#NationalCoffeeDay- My drink of choice tonight was Mocha Frappe from McDonalds

Today is a day that people who are connoisseurs of a certain kind of bean can get in on. It is National Coffee Day! Now, I know, every day is a celebration of coffee, right? Well, maybe not to the members of the faith that I was raised in, but I can drink the beverage guilt-free now! So how did you celebrate the day?

Stores across the nation had special deals on some coffee drinks. Ironically, the store one would think would offer their customers some kind of bargain on their specialty item did not really have a sale, but Starbucks celebrated today, and will continue to celebrate through Sunday by having no menu boards. Instead, Starbucks is sharing information with customers about how their coffee purchases have made a difference, and will educate on the company’s commitment to coffee from ethical and sustainable sources.

Several other offers were available. A local coffee shop in our area used 20% of the proceeds made today on purchases to go toward Puerto Rico’s hurricane disaster relief.

Fun facts about coffee:

 80% of adults consume caffeine every day in the United States.

The Food and Drug Administration says the average intake is 200 milligrams,which is about two five-ounce cups of coffee.

The original definition of coffee means “wine.”

Coffee was originally named qahwah, came from the Yemen term for wine. The Turks called it kahveh, then the Dutch referred to it as koffie. Donald Trump prefers covfefe. Just kidding, I had to get the joke in somehow.

Decaf is not really caffeine-free.

An eight ounce brewed cup of decaf coffee actually has two-to-12 milligrams of caffeine, while a regular cup of coffee has anywhere from 95 to 200 milligrams. Not a whole lot of caffeine, but you are not escaping it altogether by pouring the decaf in your cup.

 Brazil produces most of the world’s coffee.

40% of the world’s coffee comes out of Brazil- twice as much as Colombia and Vietnam(who come in 2nd and 3rd in production).

Coffee is the second most traded commodity on our planet.

The Global Exchange tells us that there are approximately 25 million farmers in over 50 countries involved in producing coffee.
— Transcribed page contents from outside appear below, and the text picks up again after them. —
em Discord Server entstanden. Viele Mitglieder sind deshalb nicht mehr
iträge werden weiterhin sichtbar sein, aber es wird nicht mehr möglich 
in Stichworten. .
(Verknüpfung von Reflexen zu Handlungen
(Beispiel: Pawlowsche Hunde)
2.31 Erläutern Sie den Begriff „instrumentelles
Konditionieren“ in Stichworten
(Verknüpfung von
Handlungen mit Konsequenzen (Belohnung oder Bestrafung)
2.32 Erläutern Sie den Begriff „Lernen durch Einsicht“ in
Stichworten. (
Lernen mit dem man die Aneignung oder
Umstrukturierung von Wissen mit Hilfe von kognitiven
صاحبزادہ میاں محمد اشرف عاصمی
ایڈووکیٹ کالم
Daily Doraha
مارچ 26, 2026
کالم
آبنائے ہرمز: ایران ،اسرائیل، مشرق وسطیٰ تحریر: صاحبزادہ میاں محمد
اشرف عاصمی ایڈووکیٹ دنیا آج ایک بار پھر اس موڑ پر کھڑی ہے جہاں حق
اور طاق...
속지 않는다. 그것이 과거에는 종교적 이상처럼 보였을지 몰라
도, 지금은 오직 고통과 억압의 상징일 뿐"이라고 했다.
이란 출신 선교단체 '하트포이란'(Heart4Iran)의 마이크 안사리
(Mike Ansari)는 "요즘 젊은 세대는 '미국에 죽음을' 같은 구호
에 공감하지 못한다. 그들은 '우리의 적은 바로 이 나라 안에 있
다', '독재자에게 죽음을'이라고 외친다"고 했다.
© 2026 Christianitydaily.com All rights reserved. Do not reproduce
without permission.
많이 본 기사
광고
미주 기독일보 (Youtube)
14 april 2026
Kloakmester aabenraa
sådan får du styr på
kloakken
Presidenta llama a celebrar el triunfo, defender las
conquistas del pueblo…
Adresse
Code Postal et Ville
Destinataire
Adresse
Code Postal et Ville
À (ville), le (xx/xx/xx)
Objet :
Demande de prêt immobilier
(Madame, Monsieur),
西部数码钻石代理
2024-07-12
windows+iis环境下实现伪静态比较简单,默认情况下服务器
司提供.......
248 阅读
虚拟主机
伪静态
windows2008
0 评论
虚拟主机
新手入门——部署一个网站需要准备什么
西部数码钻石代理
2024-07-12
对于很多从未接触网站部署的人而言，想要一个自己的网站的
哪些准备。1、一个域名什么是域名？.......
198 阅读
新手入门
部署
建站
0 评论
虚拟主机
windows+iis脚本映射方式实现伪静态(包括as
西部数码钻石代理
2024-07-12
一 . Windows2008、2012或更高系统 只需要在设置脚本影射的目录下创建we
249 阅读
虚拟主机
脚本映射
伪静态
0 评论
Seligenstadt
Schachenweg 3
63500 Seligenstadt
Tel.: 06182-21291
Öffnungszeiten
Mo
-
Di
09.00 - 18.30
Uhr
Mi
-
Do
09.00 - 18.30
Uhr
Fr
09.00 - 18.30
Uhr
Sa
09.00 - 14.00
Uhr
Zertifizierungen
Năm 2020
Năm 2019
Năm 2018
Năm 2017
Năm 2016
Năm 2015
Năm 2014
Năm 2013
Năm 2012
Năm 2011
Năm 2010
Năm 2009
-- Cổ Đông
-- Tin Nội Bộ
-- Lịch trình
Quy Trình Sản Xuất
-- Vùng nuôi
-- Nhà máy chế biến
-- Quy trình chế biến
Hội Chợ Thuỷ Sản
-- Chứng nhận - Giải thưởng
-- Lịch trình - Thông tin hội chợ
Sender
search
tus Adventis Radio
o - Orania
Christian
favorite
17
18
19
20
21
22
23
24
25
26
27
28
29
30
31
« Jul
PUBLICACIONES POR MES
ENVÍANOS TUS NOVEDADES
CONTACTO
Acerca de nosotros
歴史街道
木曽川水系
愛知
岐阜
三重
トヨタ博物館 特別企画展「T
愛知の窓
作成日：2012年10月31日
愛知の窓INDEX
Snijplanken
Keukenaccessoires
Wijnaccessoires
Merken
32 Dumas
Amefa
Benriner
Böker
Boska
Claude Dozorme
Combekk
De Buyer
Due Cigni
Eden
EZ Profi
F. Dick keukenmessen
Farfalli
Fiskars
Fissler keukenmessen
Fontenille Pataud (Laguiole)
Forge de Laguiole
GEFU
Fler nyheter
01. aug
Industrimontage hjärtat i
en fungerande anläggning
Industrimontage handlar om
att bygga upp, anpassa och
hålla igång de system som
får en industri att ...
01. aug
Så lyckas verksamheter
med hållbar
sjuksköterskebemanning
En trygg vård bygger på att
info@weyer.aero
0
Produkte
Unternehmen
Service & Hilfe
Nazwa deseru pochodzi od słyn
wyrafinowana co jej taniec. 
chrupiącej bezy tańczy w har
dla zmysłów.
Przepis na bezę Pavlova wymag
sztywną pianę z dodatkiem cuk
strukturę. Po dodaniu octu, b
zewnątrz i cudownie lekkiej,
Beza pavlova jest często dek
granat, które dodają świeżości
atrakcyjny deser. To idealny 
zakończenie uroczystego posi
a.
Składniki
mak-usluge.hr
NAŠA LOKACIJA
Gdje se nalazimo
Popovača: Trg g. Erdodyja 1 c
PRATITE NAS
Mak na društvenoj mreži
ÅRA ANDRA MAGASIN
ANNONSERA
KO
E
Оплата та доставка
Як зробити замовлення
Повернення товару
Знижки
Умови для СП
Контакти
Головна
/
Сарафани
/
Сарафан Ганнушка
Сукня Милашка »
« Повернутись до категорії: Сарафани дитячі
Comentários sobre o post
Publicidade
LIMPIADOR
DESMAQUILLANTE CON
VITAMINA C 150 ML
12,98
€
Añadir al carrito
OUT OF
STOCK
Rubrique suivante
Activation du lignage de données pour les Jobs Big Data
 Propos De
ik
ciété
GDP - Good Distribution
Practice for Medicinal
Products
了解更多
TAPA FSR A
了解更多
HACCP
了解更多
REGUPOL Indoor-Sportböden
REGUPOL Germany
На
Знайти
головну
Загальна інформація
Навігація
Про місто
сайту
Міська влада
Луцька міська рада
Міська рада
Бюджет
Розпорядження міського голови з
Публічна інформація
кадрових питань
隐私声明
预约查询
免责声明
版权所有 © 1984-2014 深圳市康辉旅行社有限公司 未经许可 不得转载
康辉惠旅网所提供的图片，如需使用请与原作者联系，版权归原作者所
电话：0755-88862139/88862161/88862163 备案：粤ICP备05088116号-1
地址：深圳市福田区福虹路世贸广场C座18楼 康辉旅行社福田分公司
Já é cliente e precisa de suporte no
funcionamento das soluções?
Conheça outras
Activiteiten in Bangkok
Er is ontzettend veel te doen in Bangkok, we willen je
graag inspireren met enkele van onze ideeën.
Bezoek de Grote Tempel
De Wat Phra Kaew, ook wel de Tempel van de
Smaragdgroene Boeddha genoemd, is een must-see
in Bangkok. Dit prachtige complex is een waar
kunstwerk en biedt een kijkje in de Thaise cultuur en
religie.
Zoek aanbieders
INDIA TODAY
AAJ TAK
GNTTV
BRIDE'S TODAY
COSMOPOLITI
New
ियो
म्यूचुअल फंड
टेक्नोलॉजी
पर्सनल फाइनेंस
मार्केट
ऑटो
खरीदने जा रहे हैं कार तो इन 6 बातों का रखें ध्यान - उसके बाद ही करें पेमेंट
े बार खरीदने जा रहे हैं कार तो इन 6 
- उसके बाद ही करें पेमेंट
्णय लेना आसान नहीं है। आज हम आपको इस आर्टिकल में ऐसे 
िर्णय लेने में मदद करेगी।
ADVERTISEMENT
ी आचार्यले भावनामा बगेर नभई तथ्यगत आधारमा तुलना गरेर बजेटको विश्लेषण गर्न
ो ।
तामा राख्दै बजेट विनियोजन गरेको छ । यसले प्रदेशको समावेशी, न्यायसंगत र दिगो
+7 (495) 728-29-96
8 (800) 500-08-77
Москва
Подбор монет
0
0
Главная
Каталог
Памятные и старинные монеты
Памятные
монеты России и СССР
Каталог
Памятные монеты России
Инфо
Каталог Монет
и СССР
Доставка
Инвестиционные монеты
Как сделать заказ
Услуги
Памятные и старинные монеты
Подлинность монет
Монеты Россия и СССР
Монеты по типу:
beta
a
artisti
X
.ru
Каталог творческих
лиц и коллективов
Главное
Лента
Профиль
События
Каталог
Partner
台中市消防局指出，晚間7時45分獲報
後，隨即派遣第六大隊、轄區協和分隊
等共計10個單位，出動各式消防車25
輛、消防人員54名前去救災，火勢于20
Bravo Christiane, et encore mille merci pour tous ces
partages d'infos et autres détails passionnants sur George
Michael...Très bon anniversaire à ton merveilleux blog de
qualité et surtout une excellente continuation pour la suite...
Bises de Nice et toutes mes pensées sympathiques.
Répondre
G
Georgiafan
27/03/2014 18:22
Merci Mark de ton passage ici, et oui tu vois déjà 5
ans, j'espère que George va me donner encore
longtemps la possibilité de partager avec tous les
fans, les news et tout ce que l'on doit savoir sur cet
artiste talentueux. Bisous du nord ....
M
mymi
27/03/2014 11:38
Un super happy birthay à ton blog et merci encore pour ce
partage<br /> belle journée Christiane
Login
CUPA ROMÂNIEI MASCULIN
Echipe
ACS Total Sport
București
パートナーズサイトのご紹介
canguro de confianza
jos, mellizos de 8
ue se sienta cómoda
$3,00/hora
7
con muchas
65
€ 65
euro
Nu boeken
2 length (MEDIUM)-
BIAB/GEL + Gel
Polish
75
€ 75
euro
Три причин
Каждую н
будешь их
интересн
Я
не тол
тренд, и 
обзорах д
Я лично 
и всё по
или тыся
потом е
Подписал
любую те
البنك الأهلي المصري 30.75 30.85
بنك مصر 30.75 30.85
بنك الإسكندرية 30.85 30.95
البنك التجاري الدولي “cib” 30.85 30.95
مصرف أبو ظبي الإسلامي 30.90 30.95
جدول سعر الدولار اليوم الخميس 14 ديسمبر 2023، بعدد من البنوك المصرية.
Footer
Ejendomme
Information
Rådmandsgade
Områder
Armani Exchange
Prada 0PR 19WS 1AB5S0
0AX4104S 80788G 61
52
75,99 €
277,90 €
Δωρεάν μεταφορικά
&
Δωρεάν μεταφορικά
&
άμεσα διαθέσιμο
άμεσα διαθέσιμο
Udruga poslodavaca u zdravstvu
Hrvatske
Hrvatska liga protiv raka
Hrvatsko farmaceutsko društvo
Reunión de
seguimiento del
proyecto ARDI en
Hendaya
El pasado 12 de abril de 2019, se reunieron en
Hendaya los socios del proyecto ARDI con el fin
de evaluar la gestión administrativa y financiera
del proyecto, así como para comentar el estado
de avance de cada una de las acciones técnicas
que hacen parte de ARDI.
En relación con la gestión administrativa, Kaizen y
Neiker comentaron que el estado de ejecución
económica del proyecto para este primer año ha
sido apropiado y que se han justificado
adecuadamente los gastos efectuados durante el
It comes in 2nd to oil.

Mormons aren’t the only ones who have banned coffee.

The first ban seems to originate in Mecca in 1511. Why?  Leaders believed it stimulated radical thinking.  Italian clergymen in the 16th century tried to ban coffee because they believed it to be “satanic.” That ban was lifted by Pope Clement VII, a coffee lover in 1600. Ottoman leader Murad IV created punishments for coffee drinkers in 1623  which included beatings and being thrown into the sea. In 1746, Swedes weren’t even allowed to have cups or plates for coffee. In 1777, Frederick the Great of Prussia declared that beer was superior to coffee, so he proclaimed a manifesto to prevent coffee from being chosen over beer.

There may be some health benefits to drinking coffee

According to WebMD, research shows that coffee drinkers, compared to nondrinkers, are less likely to have type 2 diabetesParkinson’s disease, and dementia. They also have fewer cases of certain cancers, heart rhythm problems, and strokes.